Dataset records
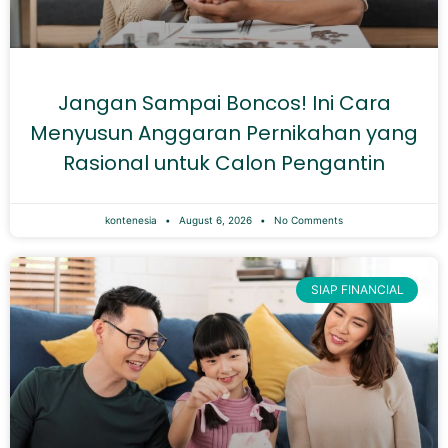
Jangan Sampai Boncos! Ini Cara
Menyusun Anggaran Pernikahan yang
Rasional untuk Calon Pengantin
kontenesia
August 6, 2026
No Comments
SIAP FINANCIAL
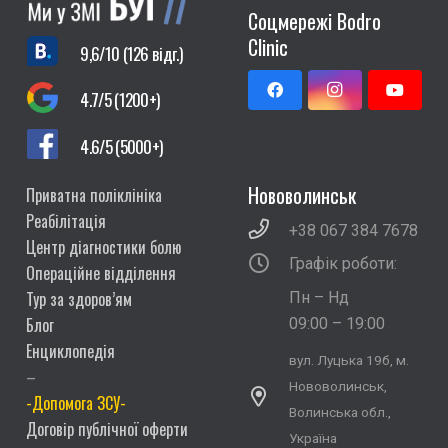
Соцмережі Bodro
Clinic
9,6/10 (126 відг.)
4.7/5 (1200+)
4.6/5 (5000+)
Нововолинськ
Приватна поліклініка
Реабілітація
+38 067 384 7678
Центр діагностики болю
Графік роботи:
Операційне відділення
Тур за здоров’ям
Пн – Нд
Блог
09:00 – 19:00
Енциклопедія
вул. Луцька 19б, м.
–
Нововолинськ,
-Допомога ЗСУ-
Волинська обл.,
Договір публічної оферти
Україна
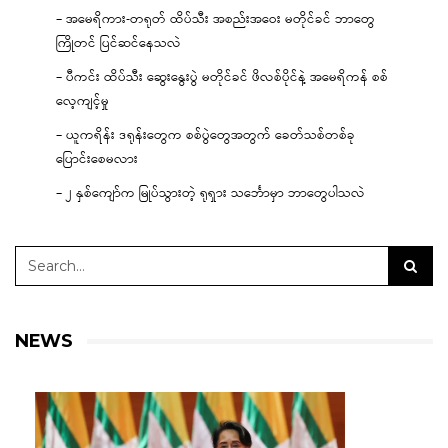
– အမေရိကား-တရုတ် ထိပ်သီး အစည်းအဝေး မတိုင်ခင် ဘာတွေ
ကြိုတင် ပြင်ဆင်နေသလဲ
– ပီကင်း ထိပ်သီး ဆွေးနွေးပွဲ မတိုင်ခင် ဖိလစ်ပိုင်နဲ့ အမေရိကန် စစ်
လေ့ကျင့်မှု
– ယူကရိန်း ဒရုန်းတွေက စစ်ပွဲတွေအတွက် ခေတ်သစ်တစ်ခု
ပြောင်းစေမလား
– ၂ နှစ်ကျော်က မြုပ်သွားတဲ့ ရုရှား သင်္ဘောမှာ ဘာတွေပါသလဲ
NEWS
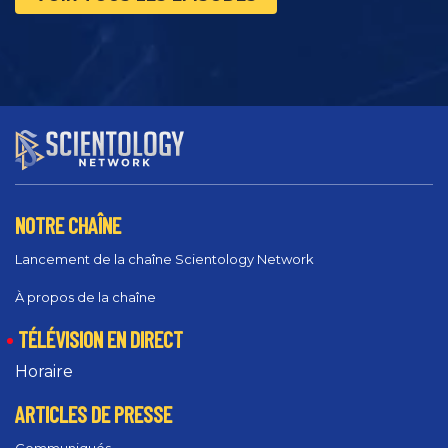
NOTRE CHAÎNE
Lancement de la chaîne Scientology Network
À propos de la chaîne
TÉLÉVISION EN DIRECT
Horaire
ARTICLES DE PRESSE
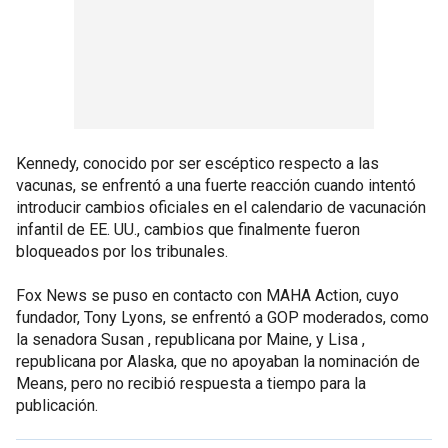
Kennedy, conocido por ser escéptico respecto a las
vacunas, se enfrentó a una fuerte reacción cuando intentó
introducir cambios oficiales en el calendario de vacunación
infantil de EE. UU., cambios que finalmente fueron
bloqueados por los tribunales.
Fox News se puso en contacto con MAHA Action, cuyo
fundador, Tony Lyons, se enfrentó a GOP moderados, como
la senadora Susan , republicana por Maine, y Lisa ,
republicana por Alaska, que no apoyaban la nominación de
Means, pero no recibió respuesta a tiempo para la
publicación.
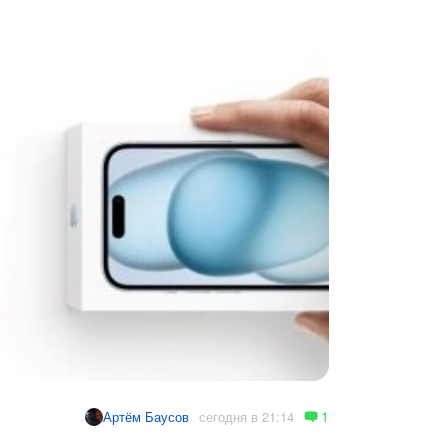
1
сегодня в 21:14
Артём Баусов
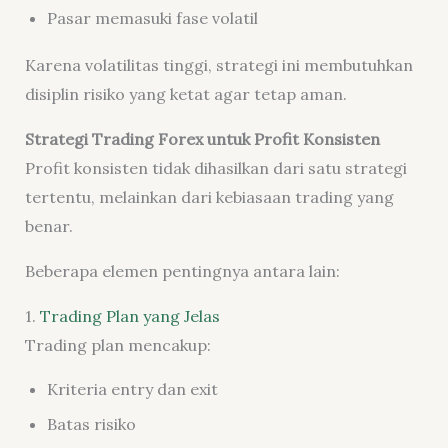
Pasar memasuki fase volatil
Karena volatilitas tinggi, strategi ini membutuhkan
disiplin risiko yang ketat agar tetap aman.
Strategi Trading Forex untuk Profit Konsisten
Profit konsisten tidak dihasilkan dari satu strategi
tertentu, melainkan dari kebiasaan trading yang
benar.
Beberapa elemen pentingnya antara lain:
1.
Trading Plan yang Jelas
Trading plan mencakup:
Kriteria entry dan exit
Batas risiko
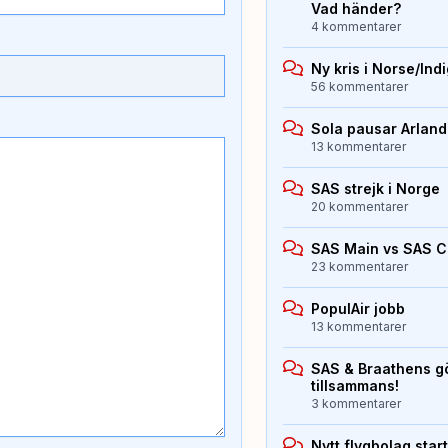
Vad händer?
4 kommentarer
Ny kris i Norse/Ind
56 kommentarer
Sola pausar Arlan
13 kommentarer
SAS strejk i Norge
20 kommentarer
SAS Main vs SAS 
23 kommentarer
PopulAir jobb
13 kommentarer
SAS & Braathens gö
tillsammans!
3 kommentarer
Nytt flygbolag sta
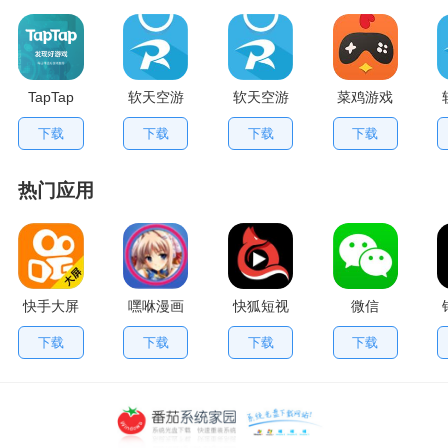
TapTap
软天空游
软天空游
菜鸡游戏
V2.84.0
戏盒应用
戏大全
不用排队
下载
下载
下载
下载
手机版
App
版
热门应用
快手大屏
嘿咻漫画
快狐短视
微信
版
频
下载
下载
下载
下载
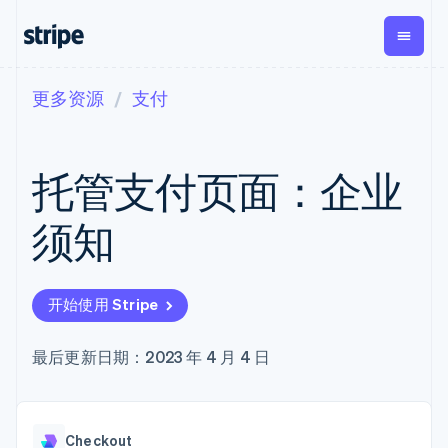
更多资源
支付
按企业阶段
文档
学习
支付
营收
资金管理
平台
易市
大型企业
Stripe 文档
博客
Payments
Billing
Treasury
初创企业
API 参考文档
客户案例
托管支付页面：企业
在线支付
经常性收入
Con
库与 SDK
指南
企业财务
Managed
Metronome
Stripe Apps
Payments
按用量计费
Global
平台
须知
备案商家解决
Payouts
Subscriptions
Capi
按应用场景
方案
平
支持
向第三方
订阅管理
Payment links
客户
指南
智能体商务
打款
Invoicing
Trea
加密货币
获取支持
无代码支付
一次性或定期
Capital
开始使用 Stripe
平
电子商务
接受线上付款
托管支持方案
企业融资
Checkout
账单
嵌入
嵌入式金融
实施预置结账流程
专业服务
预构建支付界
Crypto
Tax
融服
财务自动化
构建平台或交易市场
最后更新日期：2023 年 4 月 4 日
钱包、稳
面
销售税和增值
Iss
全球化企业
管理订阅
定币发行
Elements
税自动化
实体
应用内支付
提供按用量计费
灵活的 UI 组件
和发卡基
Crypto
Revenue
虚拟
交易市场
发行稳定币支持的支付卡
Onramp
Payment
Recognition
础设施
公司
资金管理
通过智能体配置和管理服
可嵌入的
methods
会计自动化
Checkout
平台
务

— Exercise goal —
Print again, exactly, the lines of the records above from the first line through the line with "vacunas, se enfrentó". No pictures.

— Answer for this exercise —
Jangan Sampai Boncos! Ini Cara
Menyusun Anggaran Pernikahan yang
Rasional untuk Calon Pengantin
kontenesia
August 6, 2026
No Comments
SIAP FINANCIAL
Соцмережі Bodro
Clinic
9,6/10 (126 відг.)
4.7/5 (1200+)
4.6/5 (5000+)
Нововолинськ
Приватна поліклініка
Реабілітація
+38 067 384 7678
Центр діагностики болю
Графік роботи:
Операційне відділення
Тур за здоров’ям
Пн – Нд
Блог
09:00 – 19:00
Енциклопедія
вул. Луцька 19б, м.
–
Нововолинськ,
-Допомога ЗСУ-
Волинська обл.,
Договір публічної оферти
Україна
– အမေရိကား-တရုတ် ထိပ်သီး အစည်းအဝေး မတိုင်ခင် ဘာတွေ
ကြိုတင် ပြင်ဆင်နေသလဲ
– ပီကင်း ထိပ်သီး ဆွေးနွေးပွဲ မတိုင်ခင် ဖိလစ်ပိုင်နဲ့ အမေရိကန် စစ်
လေ့ကျင့်မှု
– ယူကရိန်း ဒရုန်းတွေက စစ်ပွဲတွေအတွက် ခေတ်သစ်တစ်ခု
ပြောင်းစေမလား
– ၂ နှစ်ကျော်က မြုပ်သွားတဲ့ ရုရှား သင်္ဘောမှာ ဘာတွေပါသလဲ
NEWS
NOTRE CHAÎNE
Lancement de la chaîne Scientology Network
À propos de la chaîne
TÉLÉVISION EN DIRECT
Horaire
ARTICLES DE PRESSE
Kennedy, conocido por ser escéptico respecto a las
vacunas, se enfrentó a una fuerte reacción cuando intentó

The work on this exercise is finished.